La comisaria europea de Derechos Humanos del Consejo de Europa, Dunja Mijatovic, ha advertido de que España no puede privar del derecho al voto a las personas con discapacidad intelectual, respaldando así la postura de María del Mar Caamaño, la madre de Mara, que ha recurrido ante el Tribunal Europeo de Derechos Humanos (TDHE) la sentencia del Tribunal Supremo que le impide votar. La posición de la comisaria europea ha sido aplaudida desde la FUNDACIÓN DOWN COMPOSTELA, a la que pertenece Mara, y que en todo momento ha respaldado la decisión de la familia de recurrir, primero, ante el Tribunal Constitucional y, después, ante el TEDH.

Dunja Mijatovic, comisaría europea de Derechos Humanos del Consejo de Europa.

“Nadie debería ser privado de su derecho al voto debido a sus discapacidades. Las personas con discapacidades intelectuales y psicosociales no son una excepción”, ha señalado Dunja Mijatovic, coincidiendo con la publicación de sus observaciones escritas.

María del Mar Caamaño agradece el apoyo de la comisaria europea y espera que el Tribunal Europeo de Derechos Humanos se pronuncie pronto y dé la razón a Mara. “Nosotros sólo estamos pidiendo que se cumpla la Convención de la ONU sobre los derechos de las personas con discapacidad”, señaló Mar Caamaño, agradeciendo el posicionamiento de Dunja Mijatovic.

Las observaciones del Comisionado se basan en el trabajo de la Oficina del Comisionado sobre el derecho de voto de las personas con discapacidad y una visión general del Consejo de Europa y las normas internacionales sobre este tema, comenzando con la Convención de las Naciones Unidas sobre los Derechos de las Personas con Discapacidad.

Mar Caamaño y Juan Martínez ante el TC en febrero de 2017.

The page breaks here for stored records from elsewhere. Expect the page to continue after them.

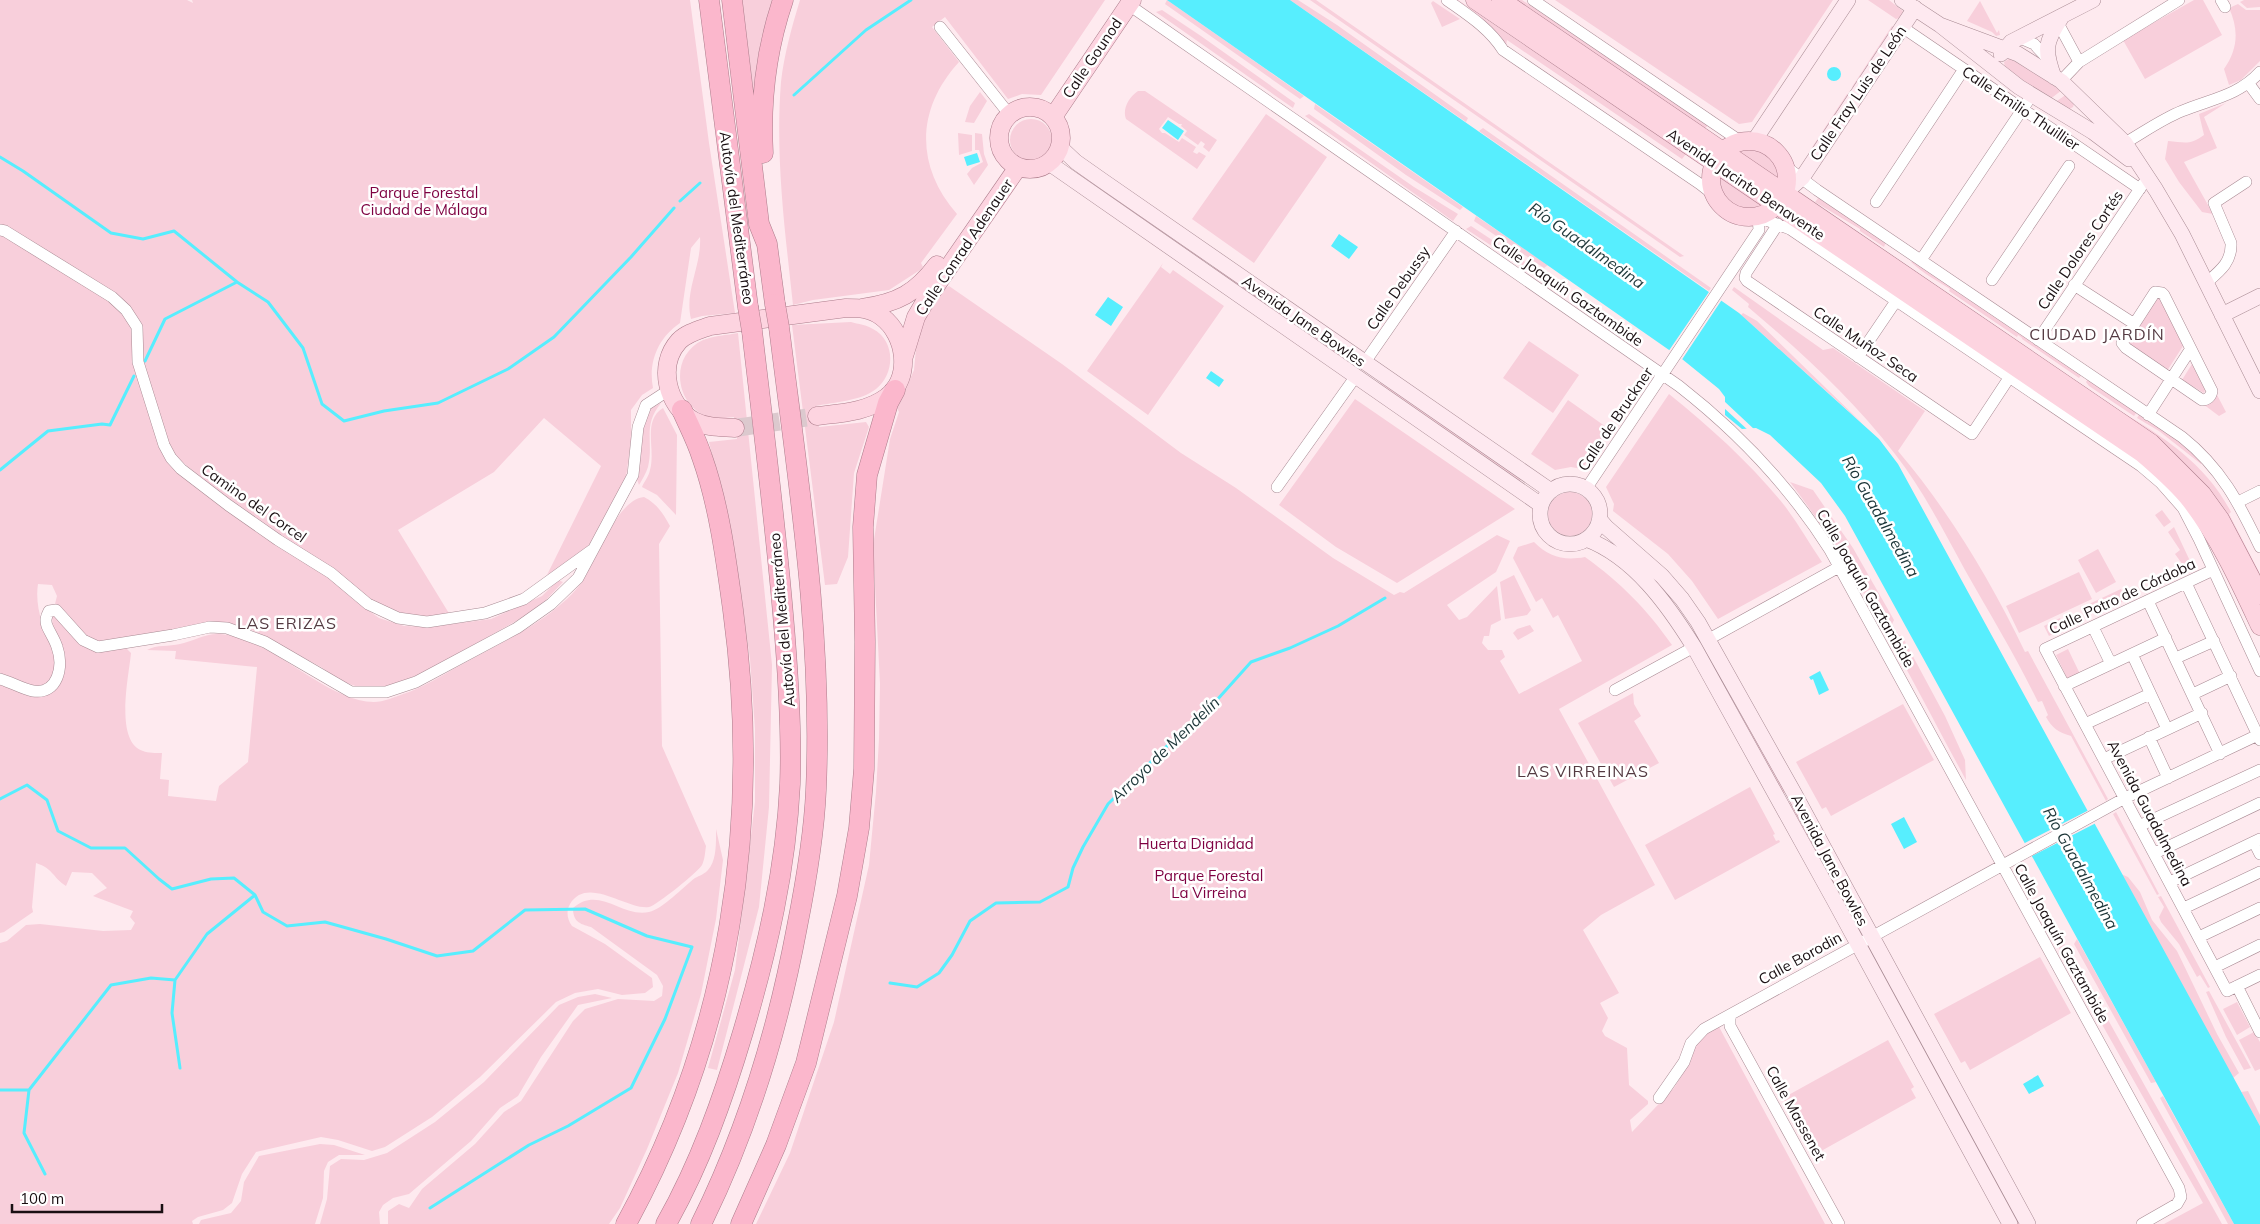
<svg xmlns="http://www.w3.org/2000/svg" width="2260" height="1224" font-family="Mulish,sans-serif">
<rect width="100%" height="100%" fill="#feeaef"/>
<path fill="#f8cfdb" d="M0,0h187l6,3 -1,-3h498l19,143 26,170 -33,3 -11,3c-7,-28 11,-54 9,-82l-9,11 -11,75c-22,15 -32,39 -27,65l-11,7 -11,15v31l-5,36 -38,72 -41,26 54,-109 -57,-48 -50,54 -96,58 52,85 -13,2 -24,-1 -26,-7 -26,-16 -30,-25 -100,-66 -57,-47 -7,-15 -11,-33 -9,1 15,41 16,22 48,38 103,68 25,23 25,18 25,8 25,1 62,-8 51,-23 16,-16 5,2 -17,18 -21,16 -100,56 -37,15h-30l-19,-7 -18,-13 -69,-37 -34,-7 -117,19c-29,-8 -25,-27 -46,-38l2,-8 -5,-11 -14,-1c-2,13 0,26 4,38 2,6 7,11 9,17 6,15 11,47 -11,49 -13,1 -29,-10 -40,-15z
M742,0h31l-14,52 -5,43z
M800,0h305l-64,95 -19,-1 -14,5 -63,-82 -13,10 27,35c-43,47 -44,104 -2,152l-36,49 2,4 -3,3 -31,20 -76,10 -20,5c-8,-74 -18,-149 -12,-223 3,-27 11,-56 19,-82z
M1167,0l137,96 -4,3 -135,-95z
M1290,0h8l39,25 131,93 -2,4z
M1310,0h6l368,256 -4,1z
M1452,0h6l228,154 -4,5 -175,-119 -1,6z
M1516,0h6l186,125 -4,5z
M1555,0h278l-81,122 -13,2z
M1868,0h21l15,12 -4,6 -4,1z
M2194,0h9l19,35 -77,44 -22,-39z
M2244,0h16v7l-13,1 -7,-6z
M1433,1l27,18 -18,8 -11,-24z
M1980,1l17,32 2,-3 1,5 -4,1 -4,-4 -25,-11z
M2238,4l8,6h14v51l-19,19 -12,5 -5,-16c14,-20 15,-39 5,-61z
M1162,10l39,26 94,67 -2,5 -137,-96z
M1892,26l2,1 -40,61 -2,-1z
M2010,58l52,32 -13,10 -44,-32 -1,-6z
M1138,91h7l72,49 -8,12 -6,-5 2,-3 -4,-3 -3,4 -14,-10 3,-4 -6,-5 1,-2h-3l-11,-7 -9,12 3,4h3l14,9 3,-4 14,9 -3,5 4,2 2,-2 7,4 -9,13 -71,-50c-4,-10 3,-22 12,-28z
M980,92l7,9 -13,22 -9,-1 5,-16z
M1847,94l2,1 -38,58 -2,-1z
M2067,94l7,10 -1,3 -5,3 -14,-7z
M2226,103l-22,14 13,31 -33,14 29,52 -11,-2 -23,-30 -14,-23 3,-18c16,1 21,5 36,-6l-5,-21z
M1315,104l148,103 -3,3 -54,-35 -92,-66z
M1266,114l61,43 -73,106 -62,-44z
M1309,114l105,73 44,27 -5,7 -148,-105z
M1010 140a21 21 0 1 1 42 0a21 21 0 1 1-42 0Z
M1483,128l228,160 -2,3 -230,-160z
M958,133l14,2v16l-13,4z
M975,133l7,1 2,20 4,11 -14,20 -7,-11 5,-6 11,-6 -4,-12h-4z
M1740,145c21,1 40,14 41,36l-49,-33z
M1079,170l127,88 -3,4 -127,-88z
M1718,170l46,35c-18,10 -41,-2 -48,-20z
M1819,197l67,45 -2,5 -24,-16v-2l-45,-27z
M1476,216l72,49 -4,3 -70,-47z
M1471,226l68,45v6l-73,-48z
M1913,261l169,113 -3,4 -57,-39v-1l-4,-3 -1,2 -68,-46 1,-2c-13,-8 -26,-15 -39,-27z
M1163,263l-2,4 9,7 3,-4 51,36 -76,109 -61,-44z
M1215,264l129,90 -4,4 -128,-89z
M949,286l113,78 119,89 55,35 97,70 61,37 6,-3 4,1 93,-58 13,6 -14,31 -49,33 12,15 8,-3 30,-31 4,34 -10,5 -2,11h-5l-2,7 6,7h14l3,7 -5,4 19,33 63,-33 -24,-46 -5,3 -11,-20 -6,4 -23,-44 5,-11 16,-5c15,15 30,19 51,15 36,26 61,51 87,88l-113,64 96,176 -54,30 -18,15 36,63 -19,10 8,15 -6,13 3,5 22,12 2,37 19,16v3l-18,16 2,12 42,-44 16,-26 3,-14 9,-12 16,-11 107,199h-1069l34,-71 44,-131 35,-157 7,-73 3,-53 1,-55 -7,-138 17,-107 9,-27 -2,-4 17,-38 3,-32 9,-22 18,-27z
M1734,287l89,63 10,-2 92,63 -27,40c51,60 93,130 127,201l3,-1 80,148 -2,2 -35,-65c-13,-4 -19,-8 -25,-19l2,-2 -6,-14 -4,1c-22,-45 -48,-88 -73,-132 -22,-40 -42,-80 -70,-116 -43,-56 -94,-102 -147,-147l1,-3 -17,-14z
M2155,298l5,1 23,47 -16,25 -39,-27z
M1743,313l14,8 106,103 -122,-109z
M851,322c7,2 16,3 22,7 23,12 22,45 3,60 -15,12 -41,13 -60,17l3,21 47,-5 3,5 -15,46 -6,84 -11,27 -12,1 -33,-260z
M738,333l34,332 -3,142 -10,100 -42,163 -9,-2 27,-98 20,-168v-73l-5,-70 -11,-77 -14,-74 -16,-66 28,-3 -3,-22c-5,0 -11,2 -16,2 -41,-4 -53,-61 -15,-79 10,-4 24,-5 35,-7z
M1529,341l50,34 -26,38 -50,-35z
M2192,364l13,26 -1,3 -22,-13z
M2088,379l49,33 -3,4 -45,-30 -3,-4z
M1382,380l140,98 -3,4 -140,-97z
M2084,386c11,8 24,19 34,24 45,26 88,54 113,102l-2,2 30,58 1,12 -177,-195z
M2216,393l10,19 -7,4 -16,-12z
M1669,394c42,34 81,69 115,111 14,18 25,38 38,57l-104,57 -26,-38 -24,-27 -55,-43 1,-7 -8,-17z
M1355,399l160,110 -118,74 -61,-36 -57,-42z
M1568,400l41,29 -27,40 -11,-2 -16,3 -24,-16z
M661,403c-19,23 -7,39 -13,64 -2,6 -6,13 -9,18l-3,-8 7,-55 7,-13z
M663,408l14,27 -1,80 -19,-20 -15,-8c2,-5 7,-11 8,-17 6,-21 -8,-49 13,-62z
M2140,413l40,28 24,20 -3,3 -42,-33 -22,-13z
M1790,482l23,8 40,58 41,72 -2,4 7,11 3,1 43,80 20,44 1,20c-55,-101 -106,-206 -176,-298z
M1548 514a22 22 0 1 1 44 0a22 22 0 1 1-44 0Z
M644,497c13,7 19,16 26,29l-11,18 3,202 44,100c-1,6 -1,13 -4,19 -3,6 -46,41 -53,42 -22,3 -62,-32 -79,-3 -4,7 -3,15 2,22l33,18 47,34 1,9 -8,6 -23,2 -24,-6 -23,4 -19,9 -76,75 -48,40 -47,30 -13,4 -34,-11 -17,-3 -65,15 -14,22 -10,29 -9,7 -25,7 -6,4 1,3h-193v-281l7,-2 19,-16 14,-1 63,7 28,-1 4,-7 -5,-6 3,-6 -40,-15 14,-8 -15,-15 -20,-1 -6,14c-14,-9 -12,-17 -30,-23l-4,44 1,5 -29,20 -4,1v-252l21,9 38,-5 -7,-68 5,-1 24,28 45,4 5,5c-2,23 -17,89 12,98 5,2 13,2 19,2l-2,26 9,1 -1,16 48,5 3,-15 29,-24 9,-95 -82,-8 1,-8 -29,-1c10,-6 22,-3 33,-6 14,-3 25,-11 40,-10 54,4 102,66 154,68 9,0 21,-5 29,-8 20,-6 39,-19 58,-29 39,-22 94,-46 121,-83 15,-22 34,-82 62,-85z
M2162,510l9,12 -7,5 -9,-12z
M2174,527l16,34 -7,4 -8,-11 5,-4 -12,-18z
M2098,549l18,33 -20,11 -18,-33z
M2079,572l13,27 -73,34 -13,-27z
M1514,575l17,35 -4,5 -22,4 -5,-37z
M2121,589l5,11 -32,15 -5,-11z
M2060,618l5,10 -16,8 -5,-10z
M1530,625l4,6 -16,9 -5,-7 4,-4z
M2068,649l12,25 -12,6 -12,-25z
M1714,661l72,131 -5,2 -72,-130z
M1633,693l1,11 7,12 -7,5 25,42 -45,24 -36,-64z
M1903,704l31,56 -103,56 -5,-9 -4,2 -26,-47z
M2120,758l13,25 -7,3 -12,-25z
M1750,787l25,47 -2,1 3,6 3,-1 1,2 -105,58 -30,-55z
M1791,802l71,129 -2,4 -73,-131z
M2116,812l43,82 -2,1 -44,-81z
M716,829l7,31 -7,59 -15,75 -23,79 -31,76 -27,59 -11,16h-221v-13l11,-7 10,4 13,-19 53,-45 29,-32 17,-11 52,-80 12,-12 33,-10 36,2 8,-5 1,-10 -6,-11 -66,-48c-12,-3 -18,-6 -18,-19 26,-23 49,10 76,4 14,-3 34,-25 46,-34 4,-2 11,-5 13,-8 9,-10 8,-29 8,-41z
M2121,874l7,3 12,15 12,28 25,31 40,83 22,39 -6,5z
M2161,896l49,91 -2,1 -8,-13 -3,2 -18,-33 -18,-22 -2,-5 5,-10 -6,-10z
M2052,936h4l12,12 154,276h-58l39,-21z
M2077,939l79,143 -5,1 -77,-139z
M2040,957l31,56 -101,57 -5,-9 -4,2 -27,-49z
M2209,991l42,77 -7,2 -18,-33 -20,-45z
M595,994l17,4 -34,7 -37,52 -23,39 -18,12 -29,33 -62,53 -16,4 -10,7 -4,7 1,12h-60l7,-25 3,-33 11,-7 23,1 23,-7 48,-31 49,-40 75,-77 19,-8z
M2237,1002l13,25 -13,8 -14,-26z
M2254,1032l6,10v27l-5,2 -16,-31z
M1888,1040l26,47 -3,2 5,9 -102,57 -31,-57z
M1932,1060l90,164h-5l-89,-162z
M2248,1091l12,24v11l-19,-34z
M2163,1096l71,128h-6l-68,-126z
M320,1144l14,1 31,10h-26l-11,7 -4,9 -1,27 -8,26h-116l2,-4 30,-7 10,-12 3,-19 15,-26z"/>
<path fill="#57eefe" d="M1167,0h123l449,313 140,126 19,25 362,662v98h-26l-389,-708 -24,-33 -51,-48 -14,-7 -14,1 -17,-14v-18l-6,-8 -37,-30z
M1827 74a7 7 0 1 1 14 0a7 7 0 1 1-14 0Z
M1168,120l16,11 -6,9 -16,-12z
M977,153l3,9 -13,4 -3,-9z
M1339,234l19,13 -9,12 -18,-13z
M1108,297l15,10 -12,19 -16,-11z
M1211,371l13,9 -5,7 -13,-9z
M1820,671l9,19 -10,5 -6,-16 -2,1 -2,-3z
M1904,817l13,25 -13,7 -13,-25z
M2038,1075l6,11 -15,8 -6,-10z"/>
<path fill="#feeaef" d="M1711,289l12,9 -42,63 -13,-9z
M1724,401l31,29 -6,1 -25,-23z
M2089,810l7,13 -66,34 -7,-13z"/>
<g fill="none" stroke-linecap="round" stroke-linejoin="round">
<path stroke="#57eefe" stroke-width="3" d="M794,95l72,-65 45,-30
M0,157l23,14 88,62 32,6 31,-8 63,51 31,20 35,46 19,56 22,17 40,-10 54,-8 70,-34 46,-32 77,-80 43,-49
M680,201l20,-18
M145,361l20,-42 72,-37
M0,470l48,-39 54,-7 8,1 24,-49
M0,799l27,-14 20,15 11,31 33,17h34l34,31 13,10 39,-10 23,-1 21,17 8,17 24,14 38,-4 61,17 51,17 36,-5 52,-41 60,-1 62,27 45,11 -27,72 -34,69 -63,38 -39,19 -99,63
M175,980l-3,33 8,55
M890,983l27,4 22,-14 13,-18 18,-34 26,-18 44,-1 28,-15 5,-19 10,-21 25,-43 58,-57 42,-37 43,-48 39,-14 48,-22 47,-28
M0,1090h29l82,-105 40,-7 24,2 32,-46 48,-39
M29,1090l-5,43 21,41"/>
<path stroke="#dcc9ce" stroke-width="18" stroke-dasharray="18 9" stroke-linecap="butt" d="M735,428l82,-12"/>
<g stroke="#a88a93" stroke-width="12">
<path id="street" d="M1447,0c21,15 42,28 56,50l197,134 14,11
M1533,0l207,141
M2221,0l4,7
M1129,5l550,381c59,46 111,101 151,164l349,638 2,9 -4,7 -35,20
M2058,23l21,39
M940,27l69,87
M1902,27l238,162
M2020,38l14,6 13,14
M2061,81l18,-19 100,-62
M2249,84l11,15
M2125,143c19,-11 37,-24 57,-32 29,-12 56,-15 78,-39
M1785,166l32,24 365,247c39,31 57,66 78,110
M1876,202l88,-133
M1778,224l-32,49 -1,5 2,3 225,153 37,-56
M0,230l5,1 107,66 14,13 11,17 1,35 26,83 7,13 10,11 47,36 50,35 53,33 37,31 30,14 29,4 58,-9 39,-14 68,-49
M1921,260l111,-165
M1992,280l77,-114
M2206,283c14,-12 26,-21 25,-40l-17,-40 32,-21
M2074,285l59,38
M2155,292l7,1 2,2 48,96c-1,6 -5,9 -10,9l-76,-52 -4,-5z
M2038,340l105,-156
M1858,357l38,-56
M1365,362l91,-131
M2148,415l42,-65
M1277,487l79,-111
M1586,489l173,-259 -1,-13 32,12 351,237 20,17 22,25 16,31 61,132
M2238,502l22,-11
M2213,570l-168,79 182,342 33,-16
M2186,583l74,157
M2148,601l72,153
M2093,627l18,37
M1709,639l130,-72
M2132,654l35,75
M2176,658l38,-17
M0,679c11,3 22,10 33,12 25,4 31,-25 24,-44 -2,-7 -7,-14 -10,-21 -2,-6 -1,-9 2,-15l7,-1 27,30 15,7 75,-12 37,-8 17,1 38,14 86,50h35l30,-10 101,-54 34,-24 27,-26 55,-103 5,-48 8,-22 23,-15
M2064,686l102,-48
M1615,690l79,-43
M2193,694l38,-18
M2085,724l65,-30
M2149,737l19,41
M2104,759l98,-46
M2139,826l121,-56
M2254,842l6,12
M2155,853l105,-50
M2170,882l90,-43
M2184,908l76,-36
M2199,937l61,-29
M2215,967l45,-22
M2237,986l23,46
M1730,1016v10l109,198
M1659,1098l25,-36 7,-19 13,-14 421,-231 135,-64"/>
</g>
<g stroke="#a88a93" stroke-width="16">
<path id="secondary" d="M1902,0l38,25 79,62 74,45 36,27
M1940,25l78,29 43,27 64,62 31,47 26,44 78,157
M2001,54l10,-12 82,-42
M2054,77c-10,-27 -9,-35 7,-59
M1754,141l94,-141
M1060,147l16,15 27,19 448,310
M1049,163l492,342
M1785,193l17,-15 113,-170
M2222,315l38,-19
M1540 514a30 30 0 1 1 60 0a30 30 0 1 1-60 0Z
M1600,520l6,7 56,49 20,23 16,23 96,171 234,431
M1586,539c48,18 82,66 108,108l140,253 176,324"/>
</g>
<g stroke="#ac7c8b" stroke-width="19">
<path id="primary" d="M1475,0l667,453c17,15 35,30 49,48 29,38 49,82 69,125
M1501,0l650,443 51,51 18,25 40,76
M999 138a31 31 0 1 1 62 0a31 31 0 1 1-62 0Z
M1053,117l79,-117
M1711 179a38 38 0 1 1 76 0a38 38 0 1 1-76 0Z
M862,308c36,-5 54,-15 75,-43
M904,356l12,-39 10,-17 92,-133
M735,428c-13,-1 -28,0 -41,-7 -27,-15 -37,-56 -15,-80 8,-8 20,-11 31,-15l136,-18c13,0 25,0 36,9 24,18 30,60 5,80 -20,15 -46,16 -70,19"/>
</g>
<g stroke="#ac7c8b" stroke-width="21">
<path id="highway" d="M709,0l39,307
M732,0l27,224 8,20 8,60
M763,153c-3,-53 3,-103 20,-153
M626,1224c104,-190 136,-400 107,-614 -7,-51 -14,-105 -31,-153 -5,-16 -13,-31 -20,-47
M666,1224c34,-60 57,-125 77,-192 24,-81 43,-163 47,-248 2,-56 -2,-113 -7,-170 -8,-94 -20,-189 -31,-283
M701,1224c46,-93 77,-195 96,-297 9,-45 17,-91 19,-137 7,-155 -18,-309 -37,-463
M741,1224l35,-79 30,-82 41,-167 12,-68 5,-59 1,-127 -2,-115 4,-52 21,-72 7,-13"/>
</g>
<use href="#street" stroke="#fff" stroke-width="11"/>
<use href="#secondary" stroke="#fee9f0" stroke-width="15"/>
<use href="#primary" stroke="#fdd4e0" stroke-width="18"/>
<use href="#highway" stroke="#fbb7cc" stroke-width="20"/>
<g stroke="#ac7c8b" stroke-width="21" stroke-linecap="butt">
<path id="highway-bridge" d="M775,304l4,23
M748,307l4,24"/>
</g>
<use href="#highway-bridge" stroke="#fbb7cc" stroke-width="20"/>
</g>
<g text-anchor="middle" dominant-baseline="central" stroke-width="5" stroke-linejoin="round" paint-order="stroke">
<g font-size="15" fill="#190f12" stroke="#fff">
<text transform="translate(1092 58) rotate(-56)">Calle Gounod</text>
<text transform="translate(1858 93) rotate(-56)">Calle Fray Luis de León</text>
<text transform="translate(2021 108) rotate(34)">Calle Emilio Thuillier</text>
<text transform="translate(1746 184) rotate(34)">Avenida Jacinto Benavente</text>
<text transform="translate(737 218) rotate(82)">Autovía del Mediterráneo</text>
<text transform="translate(964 247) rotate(-56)">Calle Conrad Adenauer</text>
<text transform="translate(2080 250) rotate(-56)">Calle Dolores Cortés</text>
<text transform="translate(1398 288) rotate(-55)">Calle Debussy</text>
<text transform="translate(1568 291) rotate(35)">Calle Joaquín Gaztambide</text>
<text transform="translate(1304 321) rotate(35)">Avenida Jane Bowles</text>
<text transform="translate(1866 344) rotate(34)">Calle Muñoz Seca</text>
<text transform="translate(1615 419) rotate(-56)">Calle de Bruckner</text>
<text transform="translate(254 503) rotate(35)">Camino del Corcel</text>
<text transform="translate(1866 588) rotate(60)">Calle Joaquín Gaztambide</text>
<text transform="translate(2122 596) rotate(-25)">Calle Potro de Córdoba</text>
<text transform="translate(782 620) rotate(-95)">Autovía del Mediterráneo</text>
<text transform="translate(2150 813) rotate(62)">Avenida Guadalmedina</text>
<text transform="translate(1830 860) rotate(62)">Avenida Jane Bowles</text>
<text transform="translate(2062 943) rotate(61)">Calle Joaquín Gaztambide</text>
<text transform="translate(1800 958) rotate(-29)">Calle Borodin</text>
<text transform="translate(1796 1113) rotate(61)">Calle Massenet</text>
</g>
<g font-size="15" fill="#7e0041" stroke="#fff">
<text x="424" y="192">Parque Forestal<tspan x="424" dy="17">Ciudad de Málaga</tspan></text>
<text x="1196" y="843">Huerta Dignidad</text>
<text x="1209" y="875">Parque Forestal<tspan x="1209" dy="17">La Virreina</tspan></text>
</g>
<g font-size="16" font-style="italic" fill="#1c3538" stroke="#fff">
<text transform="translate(1587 245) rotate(35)">Río Guadalmedina</text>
<text transform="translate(1881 516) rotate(60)">Río Guadalmedina</text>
<text transform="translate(1165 749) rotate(-44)">Arroyo de Mendelín</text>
<text transform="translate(2081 868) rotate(61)">Río Guadalmedina</text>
</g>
<g font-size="16" letter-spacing="1" fill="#543a42" stroke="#fff">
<text x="2097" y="334">CIUDAD JARDÍN</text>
<text x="287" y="623">LAS ERIZAS</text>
<text x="1583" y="771">LAS VIRREINAS</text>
</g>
</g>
<path d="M12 1204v8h150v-8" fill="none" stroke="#190f12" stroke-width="2.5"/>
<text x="20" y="1204" font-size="15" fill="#190f12" stroke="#ffffff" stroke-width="4" paint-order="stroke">100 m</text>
</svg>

El presidente de DOWN COMPOSTELA, Juan Martínez, resaltó la importancia del apoyo de Dunja Mijatovic, y pide a los políticos españoles “que de una vez por todas antepongan los derechos de las personas con discapacidad a los intereses partidistas y que reformen sin más demora la Ley Electoral para dar cumplimiento a la Convención de la ONU y a la propia Constitución Española y evitar las situaciones de discriminación que afectan a 100.000 españoles con discapacidad que no pueden votar”. Mar Caamaño y Juan Martínez participaron en febrero de 2017 en la manifestación que reclamaba ante el Tribunal Constitucional el derecho al voto para las personas con discapacidad.

La comisaria se pronunció en calidad de “tercera parte”, una figura prevista por el Convenio europeo de derechos humanos y que en un juicio le permite ofrecer razonamientos vinculados con los hechos de un caso antes de que se resuelva.

Mijatovic advierte de que privar a las personas del derecho de voto basándose en la discapacidad, incluso después de una evaluación hecha por un juez sobre la capacidad cognitiva o el estado de salud mental de la persona, es contrario a estas normas. Tampoco los considera compatible con ningún objetivo legítimo y avisa de que supone discriminación.
“En una democracia moderna, ningún elector debe explicar por qué vota a tal partido o candidato”, añadió la comisaria, según la cual pese a la idea de que retirar el voto permite proteger a ese individuo en verdad “perpetúa la exclusión y el estigma y priva a la sociedad de cargos que la representan en toda su diversidad”.

En sus conclusiones, difundidas hoy y enviadas al Tribunal Europeo de Derechos Humanos el pasado 9 de julio, recordó que los Estados deben cumplir ciertas “obligaciones positivas” para que personas en situación de discapacidad intelectual o psicosocial puedan ejercer su derecho.

Entre ellas, ayudarlas a entender en qué consiste una elección y cómo votar.

Mijatovic subrayó que el derecho a voto de esas personas debería defenderse “sin excepción” y destacó que la situación en España es representativa de una tendencia más general que prevalece en Europa, por lo que recordar a esos países sus obligaciones podría “acelerar” los cambios necesarios.

100.000 personas privadas de voto en España

El derecho al voto de las personas con discapacidad intelectual es una vieja reivindicación del Comité Español de Representantes de Personas con Discapacidad (CERMI), que estima que esta privación afecta a unas 100.00 personas en España.

En la actualidad, el Congreso de los Diputados tramita una proposición de Ley de reforma electoral, planteada des de la Asamblea de Madrid, a sugerencia precisamente del CERMI, que corregiría la privación del derecho de sufragio a personas incapacitadas judicialmente. Sin embargo, se han producido sucesivas dilaciones en la aprobación de esta norma.

Según el CERMI, ya son siete países los que han suprimido las barreras y restricciones legales al derecho de sufragio universal para todas las personas con discapacidad: Austria, Croacia, Italia, Países Bajos, Letonia, Suecia y Reino Unido.